How a Cover Wrap Campaign Brought in Volcanic ROI for Hawaiian Resort

You may remember me writing about cover wraps as an emerging ad tactic earlier this summer.

“The tactic is sponsored cover wraps – typically a four-page piece placed atop the regular front and back covers of select copies,” explained D. Eadward Tree in Dead Tree Edition in July. He provided an example of a previous Forbes cover wrap sponsored by Marcum Group that met with a lot of success.

One of the benefits of this kind of approach is the affordability factor. As Tree noted, a full page spread inside a mass magazine is out of reach for smaller companies – but a tightly targeted cover wrap campaign can get them solid exposure on the same trusted platform, for a price that’s within reach.

With the kinds of ROI some brands are seeing, we expected this idea to pick up steam – big, tropical Hawaiian steam, in fact. As Ashley Roberts reports in a Brand United case study, a series of cover wraps brought in some spectacular results for Hawaiian resort community Kukui’ula.

“Even in a world where digital communications appear to dominate, successful print marketing campaigns are all around us. Large-scale print marketing programs don’t have to push against an inexorable current of change, because print has proven its worth again and again,” the case study notes.

Roberts explains that the resort was looking to improve sales leads at their high-end resort, and needed an effective way to reach a specific luxury demographic. The question they had to answer was this: With so many marketing channels to choose from, what method would be best to reach Kukui’ula’s wealthy target market?

“The resort community worked with its agency Greenhaus and media buying partner MNI Targeted Media Inc. to determine that the best channel to reach the target audience was print,” Roberts explains.

Image source: Case Study

The team booked six consecutive issues of Travel + Leisure magazine with a series of four-page cover wraps full of gorgeous imagery and compelling storytelling around the Kukui’ula brand. They combined this with a highly strategic mailing list that fit their tight demographic.

“’Upscale’ was definitely the guiding principle for Kukui’ula’s new home-sales initiative,” the case study continues. “The razor focus was on an elite audience, with messages tailored to the lives these prospects actually live and aspire to have.

“Luxury buyers tend to respond best to ‘a physical manifestation of luxury’; for Kukui’ula’s campaign, that manifestation comprised 91 percent of its target audience who regularly read one or more magazines devoted to travel, business and finance. And because print magazines have been found to be the best at reaching affluent consumers in more categories than all other media combined, including Internet and TV, this lined up nicely,” the report continues.

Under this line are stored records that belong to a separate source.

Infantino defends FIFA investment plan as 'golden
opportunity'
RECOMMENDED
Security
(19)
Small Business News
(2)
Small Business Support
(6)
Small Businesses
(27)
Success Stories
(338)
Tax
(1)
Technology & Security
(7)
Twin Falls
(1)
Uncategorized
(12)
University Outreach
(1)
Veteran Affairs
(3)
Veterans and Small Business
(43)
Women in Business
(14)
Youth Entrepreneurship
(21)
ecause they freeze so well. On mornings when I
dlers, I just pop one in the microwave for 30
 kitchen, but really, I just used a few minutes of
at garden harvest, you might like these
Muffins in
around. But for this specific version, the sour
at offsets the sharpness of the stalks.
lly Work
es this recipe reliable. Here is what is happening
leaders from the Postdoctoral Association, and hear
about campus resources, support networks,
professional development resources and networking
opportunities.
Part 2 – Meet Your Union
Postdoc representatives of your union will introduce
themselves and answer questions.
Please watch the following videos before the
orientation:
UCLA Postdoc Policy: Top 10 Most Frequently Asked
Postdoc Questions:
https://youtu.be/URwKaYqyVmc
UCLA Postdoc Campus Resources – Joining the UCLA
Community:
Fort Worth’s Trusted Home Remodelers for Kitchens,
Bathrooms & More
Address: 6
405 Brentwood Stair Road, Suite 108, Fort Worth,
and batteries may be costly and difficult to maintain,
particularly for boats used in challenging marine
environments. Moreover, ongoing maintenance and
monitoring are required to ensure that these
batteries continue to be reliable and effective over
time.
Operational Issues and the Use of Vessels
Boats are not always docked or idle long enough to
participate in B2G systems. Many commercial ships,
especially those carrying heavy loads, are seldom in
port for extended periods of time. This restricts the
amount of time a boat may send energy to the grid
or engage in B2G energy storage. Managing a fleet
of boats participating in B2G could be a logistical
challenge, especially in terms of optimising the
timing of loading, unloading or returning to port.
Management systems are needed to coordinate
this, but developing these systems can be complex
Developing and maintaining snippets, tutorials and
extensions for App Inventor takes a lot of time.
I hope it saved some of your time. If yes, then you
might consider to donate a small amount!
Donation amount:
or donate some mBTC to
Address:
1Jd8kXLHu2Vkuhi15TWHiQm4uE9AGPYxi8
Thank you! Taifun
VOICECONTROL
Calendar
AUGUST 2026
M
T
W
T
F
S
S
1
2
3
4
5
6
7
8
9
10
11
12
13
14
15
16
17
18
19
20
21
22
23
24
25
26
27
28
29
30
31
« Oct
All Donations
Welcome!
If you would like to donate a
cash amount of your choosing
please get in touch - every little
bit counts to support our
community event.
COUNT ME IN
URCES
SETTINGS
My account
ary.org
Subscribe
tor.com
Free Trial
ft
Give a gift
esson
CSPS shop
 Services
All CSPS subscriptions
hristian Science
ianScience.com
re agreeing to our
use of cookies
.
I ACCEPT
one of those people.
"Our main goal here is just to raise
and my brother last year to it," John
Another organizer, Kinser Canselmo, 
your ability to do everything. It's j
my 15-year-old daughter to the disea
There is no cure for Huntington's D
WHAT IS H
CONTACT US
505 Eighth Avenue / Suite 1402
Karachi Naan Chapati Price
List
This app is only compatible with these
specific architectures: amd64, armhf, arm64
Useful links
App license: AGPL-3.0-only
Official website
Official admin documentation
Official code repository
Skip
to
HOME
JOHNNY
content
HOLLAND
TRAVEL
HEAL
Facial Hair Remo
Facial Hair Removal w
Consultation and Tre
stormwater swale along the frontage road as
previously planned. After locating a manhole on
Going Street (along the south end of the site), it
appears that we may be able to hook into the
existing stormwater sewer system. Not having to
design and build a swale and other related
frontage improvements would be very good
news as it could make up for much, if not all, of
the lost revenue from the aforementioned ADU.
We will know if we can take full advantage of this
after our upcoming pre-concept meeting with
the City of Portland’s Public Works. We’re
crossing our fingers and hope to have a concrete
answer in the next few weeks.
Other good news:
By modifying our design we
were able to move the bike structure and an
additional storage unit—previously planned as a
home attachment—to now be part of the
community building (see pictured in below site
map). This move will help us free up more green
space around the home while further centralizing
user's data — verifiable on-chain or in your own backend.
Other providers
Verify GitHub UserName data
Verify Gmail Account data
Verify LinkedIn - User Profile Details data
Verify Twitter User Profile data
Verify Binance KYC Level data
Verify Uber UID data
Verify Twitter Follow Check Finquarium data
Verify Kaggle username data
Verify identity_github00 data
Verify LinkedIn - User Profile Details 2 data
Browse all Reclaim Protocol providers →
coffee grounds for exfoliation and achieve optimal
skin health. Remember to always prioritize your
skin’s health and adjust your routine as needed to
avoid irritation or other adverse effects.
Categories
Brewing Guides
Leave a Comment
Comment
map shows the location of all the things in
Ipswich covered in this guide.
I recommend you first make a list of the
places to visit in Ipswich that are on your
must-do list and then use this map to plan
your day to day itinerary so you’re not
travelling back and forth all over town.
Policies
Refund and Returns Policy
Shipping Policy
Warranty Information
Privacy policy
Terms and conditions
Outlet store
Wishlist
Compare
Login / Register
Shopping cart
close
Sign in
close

The Kukui’ula cover wrap campaign was an unqualified success:

  • 16% of the target audience requested more information about home sales at the resort; and
  • 36% of respondents said they were more likely to visit Kukui’ula after experiencing the print campaign.

Image source: Case Study

Could a cover wrap work for your brand? And, if you’re a publisher, are you open to the idea of leveraging your audience with this kind of advertising possibility? Data capabilities and printing technologies make the idea more feasible and affordable than ever, and the evidence is mounting that cover wraps – created with the right combination of story, targeted data and printing technology — can bring in a volcanic ROI.